Écrivain turc (Yildizeli 1935 – Istanbul 2006).

Critique et nouvelliste, il donne deux romans engagés qui évoque le poids du conformisme et les luttes politiques de la jeunesse (Dans les chambres, 1960 ; Tu es blessé, 1974). Essentiellement actif comme éditeur après 1980, il connaît le succès avec deux recueils de nouvelles (Comme les eaux sont belles, 1998 ; Débris de verre, 2001).

Ozaki Koyo (Ozaki Tokutaro, dit)

Romancier japonais (Tokyo 1868 – id. 1903).

En 1885, il fonda, avec quelques amis, le premier cénacle littéraire du Japon moderne : Kenyu-sha (société des Amis de l'écritoire), d'où sortiront Izumi Kyoka, Tayama Katai et Tokuda Shusei. Après avoir réussi grâce à ses premiers romans (Confessions sentimentale de deux religieuses, 1889 ; Ses trois épouses, 1892), dont le style est marqué par la vieille culture d'Edo (Saikaku, Joruri, kana-zoshi, etc.), il opéra une transition vers le style moderne, proche du langage parlé. Il mourut à 35 ans, laissant le Démon doré (1897-1902), mélodrame qui devint le best-seller de l'ère de Meiji.

Ozick (Cynthia)

Femme de lettres américaine (New York 1928).

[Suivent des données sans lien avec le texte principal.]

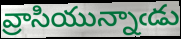
వ్రాసియున్నాఁడు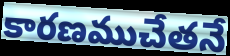
కారణముచేతనేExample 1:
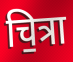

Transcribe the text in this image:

चि॒त्रा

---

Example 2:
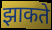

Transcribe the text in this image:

झाकते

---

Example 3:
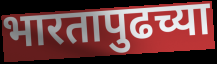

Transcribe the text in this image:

भारतापुढच्या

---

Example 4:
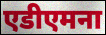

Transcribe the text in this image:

एडीएमना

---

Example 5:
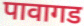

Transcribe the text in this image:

पावागडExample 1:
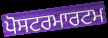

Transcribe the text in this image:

ਪੋਸਟਰਮਾਰਟਮ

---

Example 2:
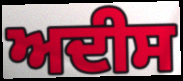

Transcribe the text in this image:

ਅਦੀਸ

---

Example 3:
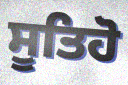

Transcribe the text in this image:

ਸੂਤਿਹੋ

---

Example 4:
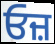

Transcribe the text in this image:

ਓਜ਼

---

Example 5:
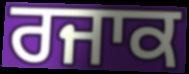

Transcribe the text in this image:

ਰਜਾਕ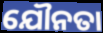
ଯୌନତାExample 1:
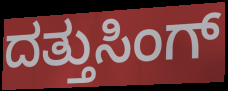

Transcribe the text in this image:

ದತ್ತುಸಿಂಗ್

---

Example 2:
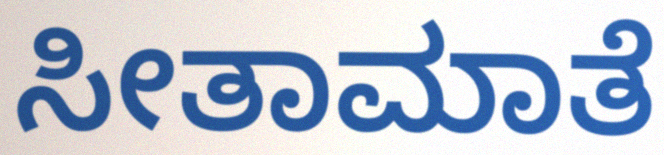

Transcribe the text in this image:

Voix centrale du roman juif américain contemporain, Ozick a commencé sa carrière littéraire avec Confiance (1966), roman d'inspiration jamesienne qui met en scène, en Amérique et en Europe, l'hypocrisie d'une riche famille américaine, et formule l'opposition fondamentale entre paganisme et judaïsme qui traverse l'ensemble de l'œuvre (notamment les nouvelles du Rabbin païen, 1971). L'inspiration juive devient de plus en plus prégnante dans son travail, alors que l'Holocauste se place au cœur des histoires de Sang versé (1976). Lévitation reprend le thème, faisant de l'Holocauste un événement qui définit l'identité juive et sépare les vrais juifs de ceux qui, dé-judaïsés, qui ne « lévitent » pas et restent irrémédiablement ancré dans le sol. La lutte entre culture juive européenne, rescapée, et culture américaine, impérialiste, fait l'objet de la Galaxie cannibale (1984) et le Messie de Stockholm (1987). Au même titre que Faulkner ou Morrison, Ozick forge un style dense et intense, qui véhicule les ambiguïtés et les dangers encouru par le judaïsme ancien en Amérique.